Жилин, переворачивая его ногой с боку на бок, какое-то время покатал его по меховой шкуре. Потом оставил его на животе, и высек ремнём.
— Соедини ножки-с. Я не хочу тебя всерьёз повредить.
Его ноздри раздувались. Его лоб был солён и мокр. Жилин поцеловал его в спину, в анус, потёрся лбом о его спину, и снова какое-то время сёк. Напоследок обильно поплевал ему на анус, и растёр слюну своими парадными барскими пальцами.
— Будет немного больно.
Сыщик снова обильно поплевал ему на анус, чуть куснул за зад, и приставил крупную головку к напряжённому входу. Простонал, ощутив себя внутри.
Генрих скривился, заныл, но скидывать его с себя не стал.
— Пошто ты так, барин? Живодёр.
Сыщик развернул его на спину, быстрым поцелуем припечатал его губы, закинул его ноги себе на плечи, и снова вошёл.
— Сейчас потерпи. А потом, озорник, будешь молить, чтоб я делал это с тобой снова и снова.
— Отпусти-с, барин. Сапогов меня прибьёт, что я отлыниваю от дел.
— Я много ему заплатил, чтоб ты был здесь со мной.
Катамаранов постепенно расслаблялся. Крупный орган сыщика, распирающий его зад, уже не доставлял первоначальную острую боль. Жилин поцеловал его колено, лизнул коленную чашечку, и стал трахать короткими резкими толчками. Генрих стыдливо, приглушённо простонал.
— Не знаю — что это, барин. Но мне становится приятно.
— Ежели приятно — кричи мне в ладонь.
— Буду кричать, барин.
— Вот какой ты у меня ладный да милый.
Генрих переменил позу, обхватил его поперёк груди, скрестил худые ноги у него на пояснице.

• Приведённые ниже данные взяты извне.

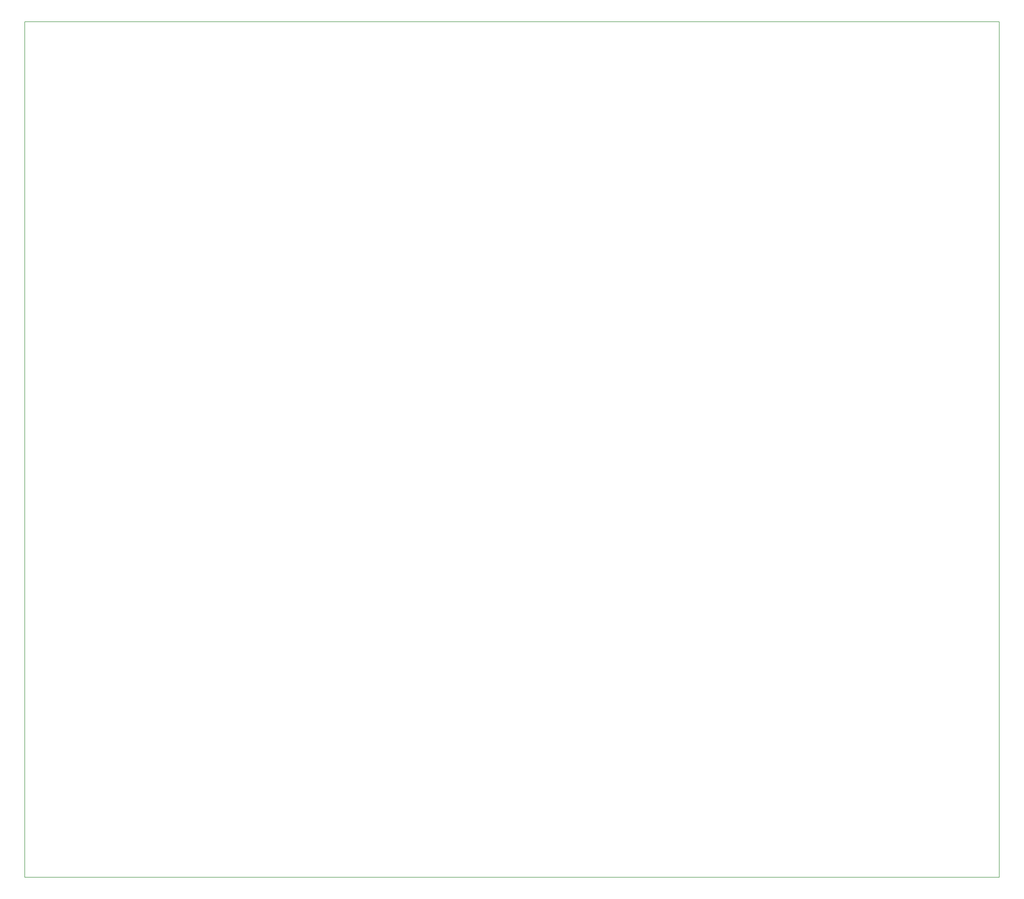
<source format=gbr>
%TF.GenerationSoftware,KiCad,Pcbnew,6.0.11-2627ca5db0~126~ubuntu22.04.1*%
%TF.CreationDate,2023-04-05T12:46:56+02:00*%
%TF.ProjectId,boxPCB,626f7850-4342-42e6-9b69-6361645f7063,rev?*%
%TF.SameCoordinates,Original*%
%TF.FileFunction,Profile,NP*%
%FSLAX46Y46*%
G04 Gerber Fmt 4.6, Leading zero omitted, Abs format (unit mm)*
G04 Created by KiCad (PCBNEW 6.0.11-2627ca5db0~126~ubuntu22.04.1) date 2023-04-05 12:46:56*
%MOMM*%
%LPD*%
G01*
G04 APERTURE LIST*
%TA.AperFunction,Profile*%
%ADD10C,0.200000*%
%TD*%
G04 APERTURE END LIST*
D10*
X0Y0D02*
X330000000Y0D01*
X330000000Y0D02*
X330000000Y-290000000D01*
X330000000Y-290000000D02*
X0Y-290000000D01*
X0Y-290000000D02*
X0Y0D01*
M02*

</source>
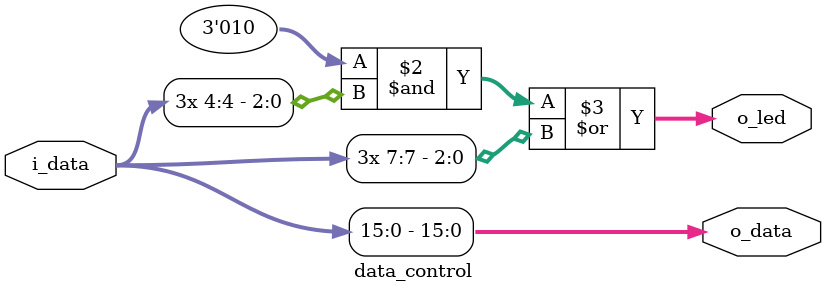
<source format=v>
`timescale 1 ns / 1 ns


module data_control(i_data, o_data, o_led);
   input [23:0]  i_data;
   output [15:0] o_data;
   reg [15:0]    o_data;
   output [2:0]  o_led;

   always @(*)
      begin
         o_data[15:12] <= i_data[15:12];
         o_data[11:8] <= i_data[11:8];
         o_data[7:4] <= i_data[7:4];
         o_data[3:0] <= i_data[3:0];
      end
   
   assign o_led[2:0] = ((3'b010) & {i_data[4], i_data[4], i_data[4]}) | {i_data[7], i_data[7], i_data[7]};
   
endmodule

</source>
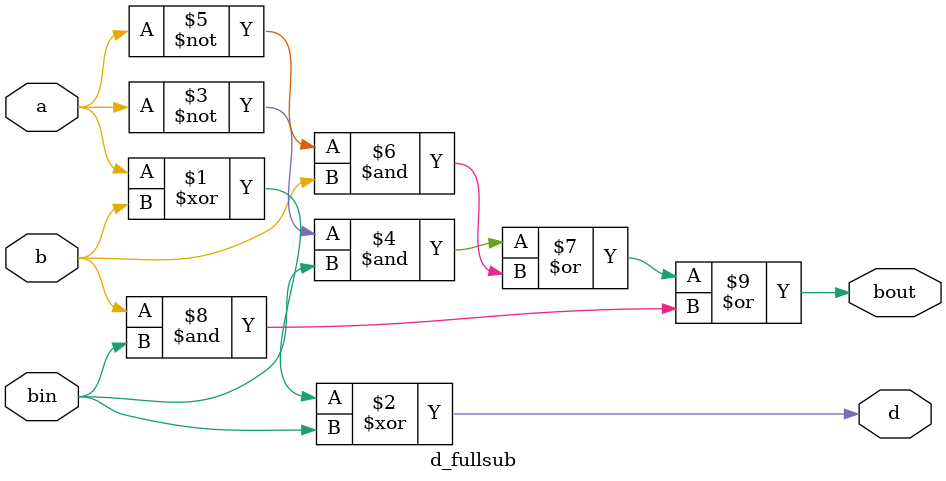
<source format=v>
module d_fullsub(a,b,bin,bout,d);
    input a,b,bin;
    output bout,d;
    wire w,d1,b1,b2;
    assign d = (a^b)^bin;
    assign bout = ((~a)&bin)|((~a)&b)|(b&bin);
endmodule

</source>
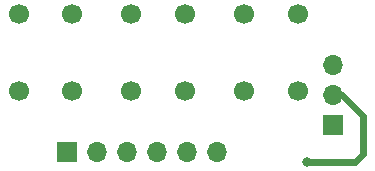
<source format=gbl>
%TF.GenerationSoftware,KiCad,Pcbnew,(5.1.10)-1*%
%TF.CreationDate,2021-08-05T17:21:45+02:00*%
%TF.ProjectId,mp3_buttons_pcb,6d70335f-6275-4747-946f-6e735f706362,rev?*%
%TF.SameCoordinates,Original*%
%TF.FileFunction,Copper,L2,Bot*%
%TF.FilePolarity,Positive*%
%FSLAX46Y46*%
G04 Gerber Fmt 4.6, Leading zero omitted, Abs format (unit mm)*
G04 Created by KiCad (PCBNEW (5.1.10)-1) date 2021-08-05 17:21:45*
%MOMM*%
%LPD*%
G01*
G04 APERTURE LIST*
%TA.AperFunction,ComponentPad*%
%ADD10C,1.700000*%
%TD*%
%TA.AperFunction,ComponentPad*%
%ADD11R,1.700000X1.700000*%
%TD*%
%TA.AperFunction,ComponentPad*%
%ADD12O,1.700000X1.700000*%
%TD*%
%TA.AperFunction,ViaPad*%
%ADD13C,0.800000*%
%TD*%
%TA.AperFunction,Conductor*%
%ADD14C,0.600000*%
%TD*%
G04 APERTURE END LIST*
D10*
%TO.P,SW1,4*%
%TO.N,N/C*%
X179545860Y-103321980D03*
%TO.P,SW1,3*%
%TO.N,Net-(J1-Pad3)*%
X179545860Y-109821980D03*
%TO.P,SW1,2*%
%TO.N,GND*%
X184045860Y-103321980D03*
%TO.P,SW1,1*%
%TO.N,N/C*%
X184045860Y-109821980D03*
%TD*%
%TO.P,SW2,1*%
%TO.N,N/C*%
X193567440Y-109832280D03*
%TO.P,SW2,2*%
%TO.N,GND*%
X193567440Y-103332280D03*
%TO.P,SW2,3*%
%TO.N,Net-(J1-Pad4)*%
X189067440Y-109832280D03*
%TO.P,SW2,4*%
%TO.N,N/C*%
X189067440Y-103332280D03*
%TD*%
%TO.P,SW3,4*%
%TO.N,N/C*%
X198639040Y-103329600D03*
%TO.P,SW3,3*%
%TO.N,Net-(J1-Pad5)*%
X198639040Y-109829600D03*
%TO.P,SW3,2*%
%TO.N,GND*%
X203139040Y-103329600D03*
%TO.P,SW3,1*%
%TO.N,N/C*%
X203139040Y-109829600D03*
%TD*%
D11*
%TO.P,J1,1*%
%TO.N,GND*%
X183591200Y-114985800D03*
D12*
%TO.P,J1,2*%
%TO.N,+5V*%
X186131200Y-114985800D03*
%TO.P,J1,3*%
%TO.N,Net-(J1-Pad3)*%
X188671200Y-114985800D03*
%TO.P,J1,4*%
%TO.N,Net-(J1-Pad4)*%
X191211200Y-114985800D03*
%TO.P,J1,5*%
%TO.N,Net-(J1-Pad5)*%
X193751200Y-114985800D03*
%TO.P,J1,6*%
%TO.N,Net-(J1-Pad6)*%
X196291200Y-114985800D03*
%TD*%
D11*
%TO.P,J2,1*%
%TO.N,GND*%
X206090520Y-112694720D03*
D12*
%TO.P,J2,2*%
%TO.N,Net-(J1-Pad6)*%
X206090520Y-110154720D03*
%TO.P,J2,3*%
%TO.N,+5V*%
X206090520Y-107614720D03*
%TD*%
D13*
%TO.N,Net-(J1-Pad6)*%
X203962000Y-115884960D03*
%TD*%
D14*
%TO.N,Net-(J1-Pad6)*%
X206090520Y-110154720D02*
X206880460Y-110154720D01*
X206880460Y-110154720D02*
X208681320Y-111955580D01*
X208681320Y-111955580D02*
X208681320Y-115219480D01*
X208681320Y-115219480D02*
X208015840Y-115884960D01*
X208015840Y-115884960D02*
X203962000Y-115884960D01*
%TD*%
M02*

</source>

— Неправильно делаешь, мой ангел, мой сладкий леденец монпансье. Я покажу тебе, как надо лежать, чтоб тебе было ещё приятнее.
Жилин согнул его колени, и прислонил к его худой, почти безволосой груди. Снова заполнил его собой, не отводя распалённого взгляда.
— Кричи мне в рот, милый.
Когда на часах пробила полночь, Генрих всё ещё лежал с раскинутыми ногами, а его живот, его пупок были забрызганы лужицами собственной спермы. Он наглаживал свой полурасслабленный член. Смотрел большими чёрными глазами.
— Открой рот, мой ангел, и подставь язык.
— Вы, видно, умом тронулись, барин. — пробурчал Генрих, но рот распахнул.
Когда кончал, сыщик очень больно схватил его за волосы. Его крупный орган задёргался у него во рту. Пламя в камине разгорелось. Мельтешащими химерическими языками стелилось вдоль кирпичной арки.
— Глотай, милый, умоляю, глотай. Иначе высеку розгами до смерти, и умру рядом с тобой. Глотай, моя кокотка, моя фея, моё нежное зефирное создание.
Когда Генрих исполнил всё, что от него требовалось, Жилин набросился на него сверху, стал жадно поедать губами его губы, не давая дышать Яхонтовому.
— Экий вы умалишённый, барин. Он был — там. А таперича вы его — сюда?
— Я, голубчик мой, человек с особенностями.